Background : The prefrontal cortex (PFC) constitutes a large part of the human central nervous system and is essential for the normal social affection and executive function of humans and other primates. Despite ongoing research in this region, the evolution of interactions between PFC genes is still unknown, and there is a need to better understand changes in expression of age-related genes over the lifespan. To investigate the evolution of PFC gene interaction networks and further identify hub genes, we obtained time-series gene expression data of human PFC tissues from the Gene Expression Omnibus (GEO) database. A statistical model, loggle, was used to construct time-varying networks and explore the evolution of PFC gene networks over time. Several common network attributes were used to explore the evolution of PFC gene networks over time. The hub genes of different evolutionary stages were identified. At the same time, we explored several known KEGG pathways in PFC and the corresponding development patterns of central genes.

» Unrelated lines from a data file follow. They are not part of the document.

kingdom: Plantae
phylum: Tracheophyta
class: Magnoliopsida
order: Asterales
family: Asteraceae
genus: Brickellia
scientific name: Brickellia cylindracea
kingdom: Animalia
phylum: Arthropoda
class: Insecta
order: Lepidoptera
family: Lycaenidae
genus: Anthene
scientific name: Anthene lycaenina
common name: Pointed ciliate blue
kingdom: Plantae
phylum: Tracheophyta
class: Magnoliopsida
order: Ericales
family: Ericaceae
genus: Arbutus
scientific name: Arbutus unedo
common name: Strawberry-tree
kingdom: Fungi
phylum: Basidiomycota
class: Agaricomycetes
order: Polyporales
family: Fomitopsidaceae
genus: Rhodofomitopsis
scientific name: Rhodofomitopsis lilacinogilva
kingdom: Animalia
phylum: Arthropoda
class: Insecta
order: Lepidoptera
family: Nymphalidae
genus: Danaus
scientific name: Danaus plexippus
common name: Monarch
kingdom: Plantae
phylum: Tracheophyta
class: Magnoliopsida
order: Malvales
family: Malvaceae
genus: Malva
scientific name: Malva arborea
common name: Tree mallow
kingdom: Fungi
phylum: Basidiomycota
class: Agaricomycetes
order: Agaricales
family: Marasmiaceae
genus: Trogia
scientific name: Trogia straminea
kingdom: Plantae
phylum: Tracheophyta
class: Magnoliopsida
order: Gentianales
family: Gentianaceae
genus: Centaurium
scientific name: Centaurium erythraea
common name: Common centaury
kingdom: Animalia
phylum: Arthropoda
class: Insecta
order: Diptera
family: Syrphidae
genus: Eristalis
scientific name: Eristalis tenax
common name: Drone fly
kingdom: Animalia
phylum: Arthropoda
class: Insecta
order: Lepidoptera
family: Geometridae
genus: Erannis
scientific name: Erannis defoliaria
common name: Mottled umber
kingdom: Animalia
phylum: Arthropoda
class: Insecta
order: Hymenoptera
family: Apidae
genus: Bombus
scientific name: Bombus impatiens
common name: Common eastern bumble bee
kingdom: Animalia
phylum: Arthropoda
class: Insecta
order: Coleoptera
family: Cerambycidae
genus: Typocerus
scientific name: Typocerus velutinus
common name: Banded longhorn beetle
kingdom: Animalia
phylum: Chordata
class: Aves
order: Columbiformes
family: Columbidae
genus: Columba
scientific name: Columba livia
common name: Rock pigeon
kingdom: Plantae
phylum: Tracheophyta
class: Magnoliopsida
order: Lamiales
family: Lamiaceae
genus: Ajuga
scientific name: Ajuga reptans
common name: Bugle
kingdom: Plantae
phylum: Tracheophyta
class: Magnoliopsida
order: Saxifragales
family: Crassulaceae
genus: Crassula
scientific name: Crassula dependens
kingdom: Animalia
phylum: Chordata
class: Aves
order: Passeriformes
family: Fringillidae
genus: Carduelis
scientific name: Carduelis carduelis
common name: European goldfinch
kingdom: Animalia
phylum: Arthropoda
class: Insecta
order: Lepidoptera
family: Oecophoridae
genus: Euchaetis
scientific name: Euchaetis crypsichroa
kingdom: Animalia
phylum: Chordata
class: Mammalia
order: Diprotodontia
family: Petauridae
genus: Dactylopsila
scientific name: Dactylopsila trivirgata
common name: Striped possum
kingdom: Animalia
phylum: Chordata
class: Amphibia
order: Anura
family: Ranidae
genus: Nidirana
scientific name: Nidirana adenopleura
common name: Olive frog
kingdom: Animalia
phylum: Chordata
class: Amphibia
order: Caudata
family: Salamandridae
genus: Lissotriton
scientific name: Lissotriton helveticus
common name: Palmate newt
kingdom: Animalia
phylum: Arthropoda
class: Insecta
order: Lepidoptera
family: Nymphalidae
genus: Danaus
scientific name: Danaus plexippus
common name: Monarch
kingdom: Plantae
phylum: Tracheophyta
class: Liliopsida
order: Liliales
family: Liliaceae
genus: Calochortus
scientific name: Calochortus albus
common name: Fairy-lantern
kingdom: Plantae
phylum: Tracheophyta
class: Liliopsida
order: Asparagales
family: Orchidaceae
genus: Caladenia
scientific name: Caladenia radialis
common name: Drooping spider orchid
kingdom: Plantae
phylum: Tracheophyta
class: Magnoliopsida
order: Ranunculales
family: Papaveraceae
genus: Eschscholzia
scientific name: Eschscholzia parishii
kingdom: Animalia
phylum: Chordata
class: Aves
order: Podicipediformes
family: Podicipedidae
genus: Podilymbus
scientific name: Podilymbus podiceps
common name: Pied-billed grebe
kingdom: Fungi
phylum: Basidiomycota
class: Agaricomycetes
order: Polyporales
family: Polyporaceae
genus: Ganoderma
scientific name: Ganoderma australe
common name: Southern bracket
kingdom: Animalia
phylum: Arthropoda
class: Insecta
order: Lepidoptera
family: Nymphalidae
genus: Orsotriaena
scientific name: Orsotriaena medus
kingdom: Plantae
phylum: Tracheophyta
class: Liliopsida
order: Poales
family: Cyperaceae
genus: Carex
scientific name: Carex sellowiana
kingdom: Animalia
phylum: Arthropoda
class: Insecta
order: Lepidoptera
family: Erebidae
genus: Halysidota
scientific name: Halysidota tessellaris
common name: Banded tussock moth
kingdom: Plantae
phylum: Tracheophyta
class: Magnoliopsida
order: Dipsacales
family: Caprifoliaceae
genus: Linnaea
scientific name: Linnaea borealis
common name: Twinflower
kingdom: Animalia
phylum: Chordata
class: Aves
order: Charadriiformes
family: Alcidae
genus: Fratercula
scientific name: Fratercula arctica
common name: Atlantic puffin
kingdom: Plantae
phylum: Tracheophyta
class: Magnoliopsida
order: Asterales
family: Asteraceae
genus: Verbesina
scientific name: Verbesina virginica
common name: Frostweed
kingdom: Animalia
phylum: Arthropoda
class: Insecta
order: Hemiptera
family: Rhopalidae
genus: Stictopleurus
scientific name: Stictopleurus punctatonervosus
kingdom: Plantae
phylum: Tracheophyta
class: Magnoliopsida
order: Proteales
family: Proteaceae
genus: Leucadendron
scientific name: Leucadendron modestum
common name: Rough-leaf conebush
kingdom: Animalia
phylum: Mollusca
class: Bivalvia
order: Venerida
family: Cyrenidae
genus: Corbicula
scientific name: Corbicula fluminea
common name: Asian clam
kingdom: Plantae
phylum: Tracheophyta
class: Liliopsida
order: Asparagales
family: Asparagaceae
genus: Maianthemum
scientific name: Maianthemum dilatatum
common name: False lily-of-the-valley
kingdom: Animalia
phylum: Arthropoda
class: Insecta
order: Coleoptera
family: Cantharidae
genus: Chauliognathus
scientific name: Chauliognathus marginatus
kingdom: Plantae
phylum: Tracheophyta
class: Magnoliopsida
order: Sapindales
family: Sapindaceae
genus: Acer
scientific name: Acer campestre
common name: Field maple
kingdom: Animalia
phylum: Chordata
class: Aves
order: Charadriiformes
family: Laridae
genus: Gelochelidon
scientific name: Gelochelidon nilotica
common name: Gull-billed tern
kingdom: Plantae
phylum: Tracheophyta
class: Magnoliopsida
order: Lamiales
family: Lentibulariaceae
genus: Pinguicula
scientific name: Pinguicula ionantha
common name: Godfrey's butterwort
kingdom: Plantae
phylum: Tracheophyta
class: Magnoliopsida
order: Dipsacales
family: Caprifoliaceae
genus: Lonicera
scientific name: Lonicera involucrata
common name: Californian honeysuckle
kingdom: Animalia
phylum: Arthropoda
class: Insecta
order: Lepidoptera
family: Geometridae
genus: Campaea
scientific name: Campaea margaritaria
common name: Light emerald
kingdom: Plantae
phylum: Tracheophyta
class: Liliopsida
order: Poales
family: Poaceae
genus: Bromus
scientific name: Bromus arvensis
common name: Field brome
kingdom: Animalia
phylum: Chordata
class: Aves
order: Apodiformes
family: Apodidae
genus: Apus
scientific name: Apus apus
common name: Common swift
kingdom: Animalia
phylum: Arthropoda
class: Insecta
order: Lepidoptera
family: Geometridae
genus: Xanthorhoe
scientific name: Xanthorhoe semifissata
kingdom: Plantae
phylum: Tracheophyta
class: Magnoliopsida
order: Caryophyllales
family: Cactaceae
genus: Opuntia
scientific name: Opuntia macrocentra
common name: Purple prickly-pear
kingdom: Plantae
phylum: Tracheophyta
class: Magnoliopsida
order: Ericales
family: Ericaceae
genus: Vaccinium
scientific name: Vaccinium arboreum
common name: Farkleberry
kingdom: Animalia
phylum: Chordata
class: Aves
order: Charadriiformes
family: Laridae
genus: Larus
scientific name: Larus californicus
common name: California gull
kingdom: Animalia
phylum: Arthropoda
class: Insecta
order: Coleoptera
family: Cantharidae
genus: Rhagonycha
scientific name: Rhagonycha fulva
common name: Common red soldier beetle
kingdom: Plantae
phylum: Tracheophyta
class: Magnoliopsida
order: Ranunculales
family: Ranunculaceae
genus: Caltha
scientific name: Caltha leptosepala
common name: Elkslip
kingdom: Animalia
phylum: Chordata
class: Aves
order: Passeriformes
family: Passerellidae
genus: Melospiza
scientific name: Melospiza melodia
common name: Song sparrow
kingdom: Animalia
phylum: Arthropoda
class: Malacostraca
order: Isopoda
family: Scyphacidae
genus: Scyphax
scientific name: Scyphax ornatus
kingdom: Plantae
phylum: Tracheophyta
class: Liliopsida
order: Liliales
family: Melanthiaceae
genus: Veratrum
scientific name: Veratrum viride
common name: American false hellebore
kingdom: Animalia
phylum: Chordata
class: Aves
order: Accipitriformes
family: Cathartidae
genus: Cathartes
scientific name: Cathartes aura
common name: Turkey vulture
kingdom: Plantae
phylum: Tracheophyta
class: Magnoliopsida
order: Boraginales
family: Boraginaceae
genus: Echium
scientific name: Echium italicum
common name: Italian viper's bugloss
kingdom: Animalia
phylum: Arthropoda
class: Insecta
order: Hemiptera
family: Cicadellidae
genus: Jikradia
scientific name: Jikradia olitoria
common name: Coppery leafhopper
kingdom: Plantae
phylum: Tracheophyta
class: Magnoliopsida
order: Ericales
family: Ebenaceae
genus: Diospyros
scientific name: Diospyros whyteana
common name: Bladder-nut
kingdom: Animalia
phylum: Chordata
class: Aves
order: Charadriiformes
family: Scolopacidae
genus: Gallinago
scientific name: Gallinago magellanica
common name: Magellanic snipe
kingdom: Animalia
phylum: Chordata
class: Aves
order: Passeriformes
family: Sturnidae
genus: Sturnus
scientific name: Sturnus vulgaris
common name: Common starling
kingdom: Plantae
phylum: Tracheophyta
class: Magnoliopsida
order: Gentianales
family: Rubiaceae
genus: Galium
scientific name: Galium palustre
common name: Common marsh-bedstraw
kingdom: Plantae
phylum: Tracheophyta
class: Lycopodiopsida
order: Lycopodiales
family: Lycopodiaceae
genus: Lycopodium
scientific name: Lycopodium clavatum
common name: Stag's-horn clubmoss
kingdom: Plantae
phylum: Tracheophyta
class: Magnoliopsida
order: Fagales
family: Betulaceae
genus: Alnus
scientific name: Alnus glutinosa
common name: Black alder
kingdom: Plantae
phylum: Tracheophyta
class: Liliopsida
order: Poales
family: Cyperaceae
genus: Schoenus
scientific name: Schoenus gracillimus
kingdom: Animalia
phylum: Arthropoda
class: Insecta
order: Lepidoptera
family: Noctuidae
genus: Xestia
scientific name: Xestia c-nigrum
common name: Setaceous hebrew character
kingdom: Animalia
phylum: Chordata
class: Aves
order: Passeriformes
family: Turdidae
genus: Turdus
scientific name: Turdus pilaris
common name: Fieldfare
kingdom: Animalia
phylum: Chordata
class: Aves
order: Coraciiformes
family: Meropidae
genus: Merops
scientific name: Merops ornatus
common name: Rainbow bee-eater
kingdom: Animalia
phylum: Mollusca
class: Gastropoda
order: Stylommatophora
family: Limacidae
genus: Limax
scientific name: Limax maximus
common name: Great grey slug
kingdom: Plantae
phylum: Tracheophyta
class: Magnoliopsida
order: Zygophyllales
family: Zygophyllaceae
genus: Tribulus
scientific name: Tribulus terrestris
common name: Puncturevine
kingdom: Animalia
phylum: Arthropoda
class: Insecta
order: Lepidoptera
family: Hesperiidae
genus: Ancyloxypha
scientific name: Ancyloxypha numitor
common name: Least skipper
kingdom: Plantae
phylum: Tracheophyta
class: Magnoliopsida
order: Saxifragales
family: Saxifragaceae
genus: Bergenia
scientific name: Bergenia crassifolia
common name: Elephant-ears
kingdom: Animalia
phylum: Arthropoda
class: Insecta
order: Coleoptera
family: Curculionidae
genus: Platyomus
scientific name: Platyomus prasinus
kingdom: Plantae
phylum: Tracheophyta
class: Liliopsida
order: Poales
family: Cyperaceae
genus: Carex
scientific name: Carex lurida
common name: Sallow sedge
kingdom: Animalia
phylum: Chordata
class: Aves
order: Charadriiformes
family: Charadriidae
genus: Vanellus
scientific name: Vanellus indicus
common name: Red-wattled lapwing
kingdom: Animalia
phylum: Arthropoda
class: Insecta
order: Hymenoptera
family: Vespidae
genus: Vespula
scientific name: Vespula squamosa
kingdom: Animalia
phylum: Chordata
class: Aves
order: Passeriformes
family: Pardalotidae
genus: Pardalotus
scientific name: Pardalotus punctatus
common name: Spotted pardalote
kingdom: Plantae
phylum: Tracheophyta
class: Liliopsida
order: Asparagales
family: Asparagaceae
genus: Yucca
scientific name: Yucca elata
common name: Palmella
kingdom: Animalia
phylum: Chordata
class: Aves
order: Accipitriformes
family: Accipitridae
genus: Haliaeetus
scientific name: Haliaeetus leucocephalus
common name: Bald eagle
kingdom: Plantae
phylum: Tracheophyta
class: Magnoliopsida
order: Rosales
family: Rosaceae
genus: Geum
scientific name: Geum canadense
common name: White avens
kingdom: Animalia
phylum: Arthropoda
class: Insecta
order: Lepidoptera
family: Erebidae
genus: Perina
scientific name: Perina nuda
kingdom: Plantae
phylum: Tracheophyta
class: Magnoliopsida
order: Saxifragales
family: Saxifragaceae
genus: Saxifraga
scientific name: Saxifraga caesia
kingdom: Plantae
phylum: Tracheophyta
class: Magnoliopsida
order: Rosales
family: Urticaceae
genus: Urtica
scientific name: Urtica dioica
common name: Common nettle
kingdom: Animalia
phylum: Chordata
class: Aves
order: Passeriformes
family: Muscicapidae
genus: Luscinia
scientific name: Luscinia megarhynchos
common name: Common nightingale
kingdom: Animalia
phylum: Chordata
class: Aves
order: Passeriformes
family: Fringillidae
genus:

Results : Network similarity analysis showed that the development of human PFC is divided into three stages, namely, fast development period, deceleration to stationary period, and destructive recession period. We identified some genes related to PFC evolution at these different stages, including genes involved in neuronal differentiation or synapse formation, genes involved in nerve impulse transmission, and genes involved in the development of myelin around neurons. Some of these genes are consistent with findings in previous reports. Pathway evolution analysis suggests that the axon guidance pathway has been most responsive during the evolution of PFC.
Conclusions : This study clarified the evolutionary trajectory of the interaction between PFC genes, and proposed a set of candidate genes related to PFC development, which helps further study of human brain development at the genomic level supplemental to regular anatomical analyses. The analytical process used in this study, involving the loggle model, similarity analysis, and central analysis, provides a comprehensive strategy to gain novel insights into the evolution and development of brain networks in other organisms.